Given $f \in \mathbb{Z}[X]$ and $2\deg(f)+1$ distinct $a_i \in \mathbb{Z}$ such that $f(a_i)$ are prime numbers. Then $f$ is irreducible.
I'm trying to prove that and I am stuck. Any hints for a good starting point?
Given $f \in \mathbb{Z}[X]$ and $2\deg(f)+1$ distinct $a_i \in \mathbb{Z}$ such that $f(a_i)$ are prime numbers. Then $f$ is irreducible.
I'm trying to prove that and I am stuck. Any hints for a good starting point?
Hint: Suppose $f=gh$ were a factorization where $g,h\in\mathbb{Z}[x]$ are not units (i.e. not equal to $\pm1$).
Because $f(a_i)=g(a_i)h(a_i)$ is a prime number for each $i$, we must have that either $g(a_i)=\pm1$ or $h(a_i)=\pm1$ for each $i$ (the signs might be different for different $i$).
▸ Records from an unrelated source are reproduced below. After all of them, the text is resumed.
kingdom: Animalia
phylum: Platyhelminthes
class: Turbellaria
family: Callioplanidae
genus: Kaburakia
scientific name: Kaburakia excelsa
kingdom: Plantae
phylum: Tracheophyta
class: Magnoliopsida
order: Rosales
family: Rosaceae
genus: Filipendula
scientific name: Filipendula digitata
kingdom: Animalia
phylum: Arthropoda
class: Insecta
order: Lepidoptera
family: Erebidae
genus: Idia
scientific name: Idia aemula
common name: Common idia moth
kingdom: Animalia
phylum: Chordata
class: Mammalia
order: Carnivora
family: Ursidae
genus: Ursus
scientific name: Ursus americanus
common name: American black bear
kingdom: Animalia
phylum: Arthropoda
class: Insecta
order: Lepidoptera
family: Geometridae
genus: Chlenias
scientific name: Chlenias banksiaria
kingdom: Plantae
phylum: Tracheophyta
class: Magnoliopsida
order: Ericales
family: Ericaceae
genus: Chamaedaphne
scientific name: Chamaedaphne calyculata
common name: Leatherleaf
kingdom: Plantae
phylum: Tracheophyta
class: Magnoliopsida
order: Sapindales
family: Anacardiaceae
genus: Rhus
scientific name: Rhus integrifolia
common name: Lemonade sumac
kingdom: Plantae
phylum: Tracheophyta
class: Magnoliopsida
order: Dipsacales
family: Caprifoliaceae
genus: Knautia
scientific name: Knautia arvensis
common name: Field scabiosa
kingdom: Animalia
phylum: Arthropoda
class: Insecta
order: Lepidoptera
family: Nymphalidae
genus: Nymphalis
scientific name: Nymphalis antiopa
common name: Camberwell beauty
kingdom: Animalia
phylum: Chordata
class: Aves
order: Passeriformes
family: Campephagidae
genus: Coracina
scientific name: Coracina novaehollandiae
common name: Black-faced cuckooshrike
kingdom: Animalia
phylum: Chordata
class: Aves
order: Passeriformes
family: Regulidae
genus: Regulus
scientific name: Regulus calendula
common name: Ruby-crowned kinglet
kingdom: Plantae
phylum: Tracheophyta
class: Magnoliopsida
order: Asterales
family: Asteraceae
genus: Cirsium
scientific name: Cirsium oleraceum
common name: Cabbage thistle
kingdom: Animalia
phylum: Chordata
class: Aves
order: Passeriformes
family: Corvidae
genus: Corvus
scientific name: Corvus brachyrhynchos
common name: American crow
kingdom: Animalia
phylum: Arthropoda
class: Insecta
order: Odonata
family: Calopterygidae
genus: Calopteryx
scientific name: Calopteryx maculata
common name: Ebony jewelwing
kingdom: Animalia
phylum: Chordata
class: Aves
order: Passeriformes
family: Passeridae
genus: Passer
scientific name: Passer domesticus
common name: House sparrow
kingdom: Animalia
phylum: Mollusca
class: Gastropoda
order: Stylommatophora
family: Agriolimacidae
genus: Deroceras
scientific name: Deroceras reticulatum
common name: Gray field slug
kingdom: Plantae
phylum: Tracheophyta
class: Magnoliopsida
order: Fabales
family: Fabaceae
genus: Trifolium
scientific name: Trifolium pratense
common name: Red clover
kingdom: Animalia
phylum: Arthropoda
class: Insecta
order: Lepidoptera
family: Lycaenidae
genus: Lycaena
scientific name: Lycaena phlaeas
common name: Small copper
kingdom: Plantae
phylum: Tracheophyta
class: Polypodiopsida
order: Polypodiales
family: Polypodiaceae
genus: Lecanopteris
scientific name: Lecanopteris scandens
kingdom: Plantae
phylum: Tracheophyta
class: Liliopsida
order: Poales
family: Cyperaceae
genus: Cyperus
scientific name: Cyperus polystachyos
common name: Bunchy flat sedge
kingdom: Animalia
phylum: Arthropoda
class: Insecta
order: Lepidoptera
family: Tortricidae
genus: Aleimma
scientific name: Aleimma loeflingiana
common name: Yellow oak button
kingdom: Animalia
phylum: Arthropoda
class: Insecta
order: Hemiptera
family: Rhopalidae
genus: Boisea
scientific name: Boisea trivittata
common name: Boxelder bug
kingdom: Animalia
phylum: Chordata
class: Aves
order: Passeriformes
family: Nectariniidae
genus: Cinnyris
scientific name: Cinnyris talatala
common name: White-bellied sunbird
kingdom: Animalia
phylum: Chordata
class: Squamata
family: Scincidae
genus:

Further hint (mouse over to reveal):
Let $n=2\deg(f)+1$. WLOG, suppose $a_1,\ldots,a_k$ are the $a_i$ such that $g(a_i)=\pm1$, and $a_{k+1},\ldots,a_n$ are the $a_i$ such that $h(a_i)=\pm1$. Since $2\deg(f)+1=2\deg(g)+2\deg(h)+1=n,$ we have $(2\deg(g)-k)+(2\deg(h)-(n-k))=-1$ so that either $2\deg(g)< k$ or $2\deg(h)< n-k$.